● Page
* start *
Indy racing loses a star
The stars of the Indy 500 were some of the biggest sports stars in Indiana, from Andretti to Unser of old to Franchitti, Castroneves, Hornish, Kanaan and Wheldon of today.
Wheldon. As you surely have heard, Dan Wheldon lost his life in a crash at the Las Vegas motor speedway over the weekend. The two time winner of the Indy 500 was one of the best drivers in the world. Consider that when he won the 500 in May, he did so on a one race agreement with the owners of his car. He won the race on skill more than equipment. There are few drivers that can make the claim so effectively as Wheldon did.
Wheldon is perhaps the most famous competitor to die in competition since Dale Earnhardt. There haven't been many comparisons between the two, because other than the circumstances of their deaths and their success on the track, there are few similarities. The cars, of course, are different, as well as their nationalities. Earnhardt had a long career, whereas Wheldon's was near it's beginning. Earnhardt was a driver's driver, known for his intimidating style (even called the Intimidator), whereas Wheldon was renown for his charm. Indeed, he was delightful in interviews, and was always comfortable in the traditional Letterman interview after winning the 500. If you liked racing, you liked Earnhardt. You didn't have to enjoy racing to like Wheldon.
* end *
● Required task a
Copy the rows exactly as they appear, starting at the line that contains "phylum: Arthropoda" and continuing through the last line of the rows.

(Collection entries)
* start *
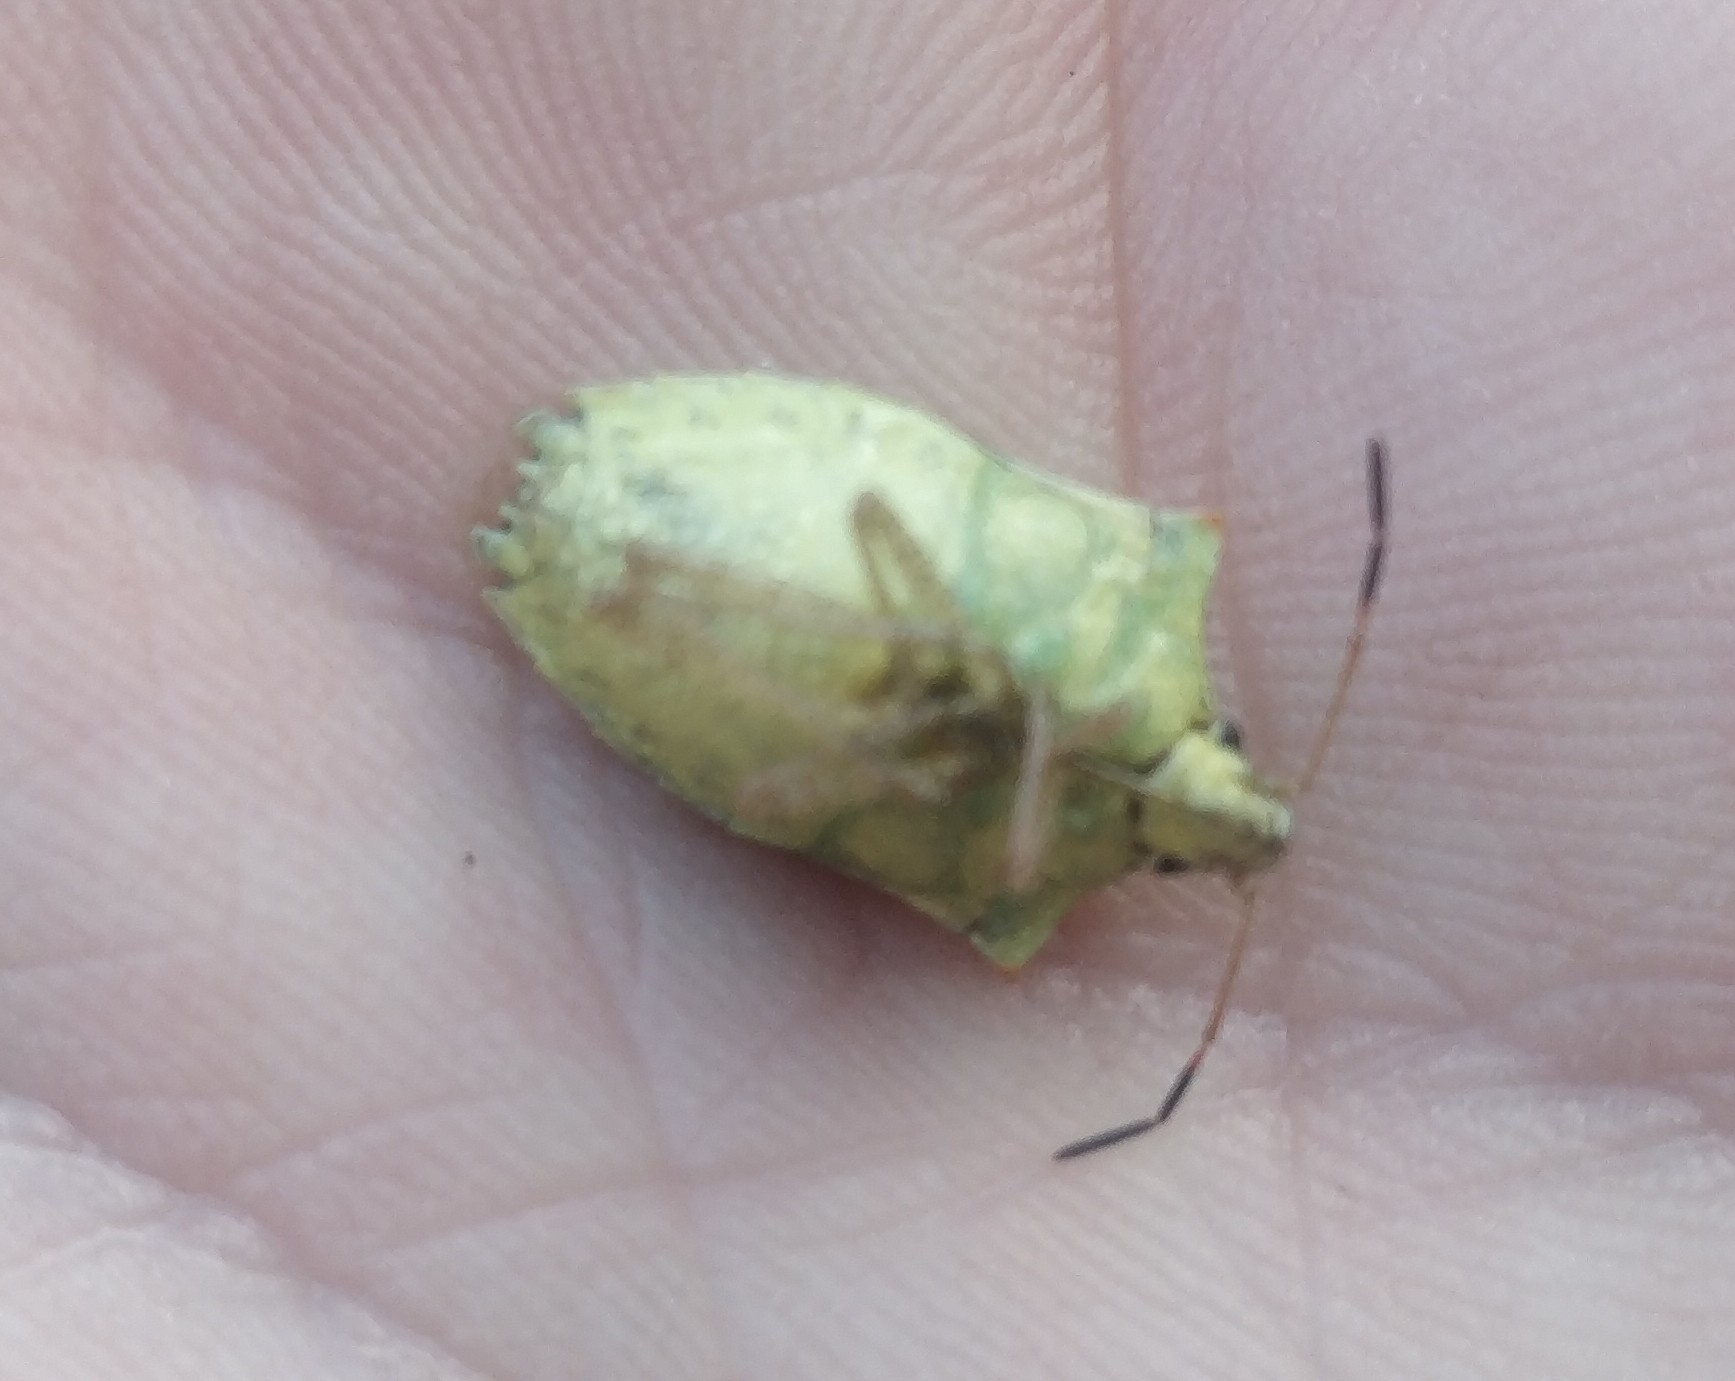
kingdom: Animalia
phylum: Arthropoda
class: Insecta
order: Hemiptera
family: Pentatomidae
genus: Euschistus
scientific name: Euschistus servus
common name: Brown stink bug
* end *
● Required task b
From the piece on Indy racing, extract the passage word for word, beginning at the words "Wheldon. As you" and ending after the words "as Wheldon did.".

● Result a
phylum: Arthropoda
class: Insecta
order: Hemiptera
family: Pentatomidae
genus: Euschistus
scientific name: Euschistus servus
common name: Brown stink bug

● Result b
Wheldon. As you surely have heard, Dan Wheldon lost his life in a crash at the Las Vegas motor speedway over the weekend. The two time winner of the Indy 500 was one of the best drivers in the world. Consider that when he won the 500 in May, he did so on a one race agreement with the owners of his car. He won the race on skill more than equipment. There are few drivers that can make the claim so effectively as Wheldon did.